Donna: What type of reaction or support have you received from the community?
Julia: The museum opened up March 27th, and more than 900 people have come to see it. Many of the museum’s patrons come from the restaurant. But there also are college students who are studying different cultures. I haven’t done much PR—first was an interview with The New Yorker Magazine, which generated a lot of interest from other media, and from Sri Lankans. Over the summer, when I went away to Sri Lanka, 70 people traveled there for five weeks, to study and learn.
The positive reaction and support has been such a surprise! I don’t know of anyone else my age running a museum or one that is family-based. I also believe this is the only Sri Lankan museum outside of Sri Lanka. I am proud of all that has been accomplished since the opening nearly nine months ago.
Donna: What are your plans for the future of the museum?
Julia: I plan to move the museum to its own space, across the street from my family’s restaurant. I want to develop a community-based program, that works with young kids and encourages them not to be shy and to be proud of who they are.
I am majoring in computer science at College of Staten Island. I may also study Sri Lankan history, or go there to study. Currently, I’m learning from my dad and mom, who have to translate the written material for me because, although I can speak Sinhalese, I can’t read it.
Most important, I want to build an institution to continue to share our cultural heritage and build on the legacy of my parents.

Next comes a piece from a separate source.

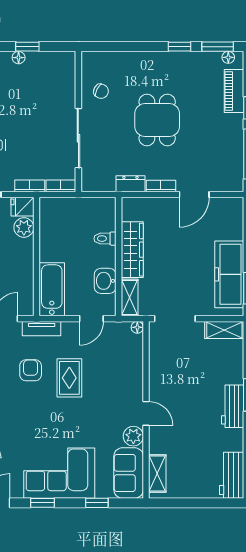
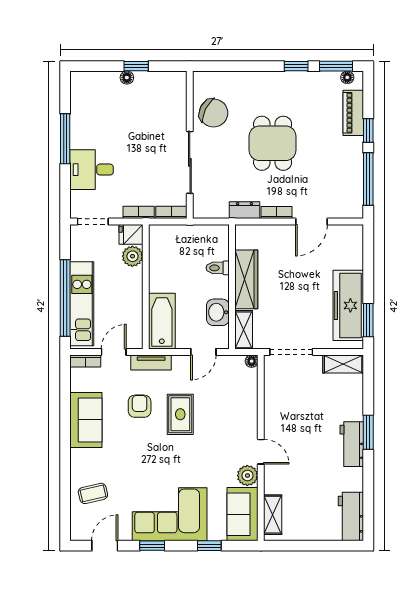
chair: (101, 91) -> (214, 113), width x1.87, depth x1.87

Donna: Thank you so much, Julia. You are truly a visionary who took action to build a bridge providing access to the community when you realized that there was a gap of information and resources promoting Sri Lankan cultural heritage and the arts. It also is inspiring how you have managed to take full responsibility for the running of the museum by integrating it into the demanding life of a college student!
I believe we can all learn from Julia’s determination to become a “Cultural Champion,” which led her to carve out space in the vast arts landscape to promote Sri Lankan heritage and identity, and to help children feel free to be themselves. In addition, her example demonstrates why it’s so important to build conversations around shared cultures, which break down barriers and, as Julia said, “leads to friendship and unity.”
We wish you continued success, Julia! And to my readers who live in the New York area, I hope you will soon take a weekend trip to Staten Island, New York to visit the Sri Lankan Museum, which is moving to 61 Canal Street, in January 2018, from its current location in the basement of Lakruwana Restaurant on Bay Street.
Becoming a “Cultural Champion” can occur at any age. Keep your eyes open for the next “Cultural Champion” in your neighborhood and support them to the best of your ability. This is how we change minds, connect hearts, and build peaceful, vibrant and dynamic communities—one “Cultural Champion” at a time.